Au sein des partis politiques qui se définissent eux-mêmes et de manière unilatérale comme « des partis de gouvernement », « le cercle de raison », les « progressistes » etc. et parmi les élites économiques, administratives et médiatiques tous se revendiquent comme les héritiers des «  Lumières ».

L’hybris de ceux qui pensaient pouvoir réformer la nature humaine par le discours incantatoire (instruction, idéologie), le progrès technique et l’organisation politique a engendré le projet séduisant mais trompeur de réaliser le « vivre ensemble » harmonieux et pacifié au prix d’un effroyable déni de réalité dont les conséquences apparaissent de plus en plus aux yeux de tous.

Ce refus de voir l’humanité telle qu’elle est, est à l’origine de l’intimidation « progressiste » et de la marginalisation culturelle de ceux qui persistaient à voir la racine de tous les maux dans le cœur de l’homme.

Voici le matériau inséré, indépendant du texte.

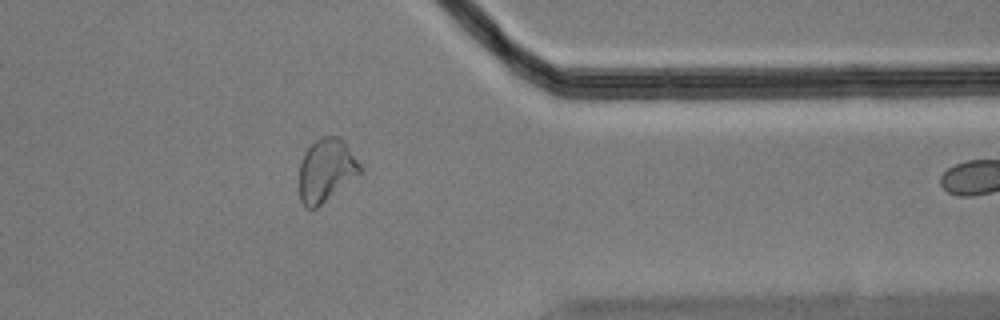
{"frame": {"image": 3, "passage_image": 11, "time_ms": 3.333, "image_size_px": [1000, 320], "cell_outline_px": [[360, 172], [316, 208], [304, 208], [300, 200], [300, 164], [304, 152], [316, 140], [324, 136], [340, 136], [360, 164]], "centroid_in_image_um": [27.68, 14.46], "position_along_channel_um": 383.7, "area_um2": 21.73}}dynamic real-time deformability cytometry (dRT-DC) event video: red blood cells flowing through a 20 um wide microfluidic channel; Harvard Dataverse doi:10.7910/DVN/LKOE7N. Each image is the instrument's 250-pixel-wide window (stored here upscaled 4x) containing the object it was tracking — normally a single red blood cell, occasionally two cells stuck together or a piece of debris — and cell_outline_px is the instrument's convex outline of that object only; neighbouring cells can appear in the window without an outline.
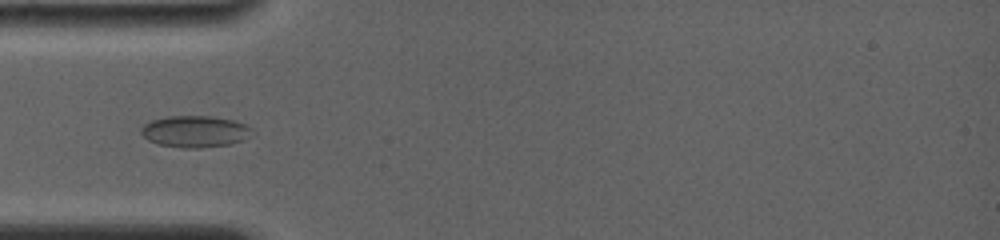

La soif de pouvoir viscérale (et jamais ouvertement assumée) des hommes « de progrès » pour la conquête des lieux de pouvoir institutionnels et symboliques est le carburant de leur ambition et du mouvement permanent qu’ils imposent à leurs concitoyens et à leurs administrés.

Paradoxe étonnant de ces «héritiers des Lumières » qui ont aveuglé les hommes sur la réalité de leur condition humaine en leur vendant du rêve.

Paradoxe étonnant que ces «héritiers des Lumières » qui ne comprennent pas que susciter des espoirs insensés puis les décevoir plonge ceux qui y avaient cru dans un désespoir sans fond et nourrit une colère légitime.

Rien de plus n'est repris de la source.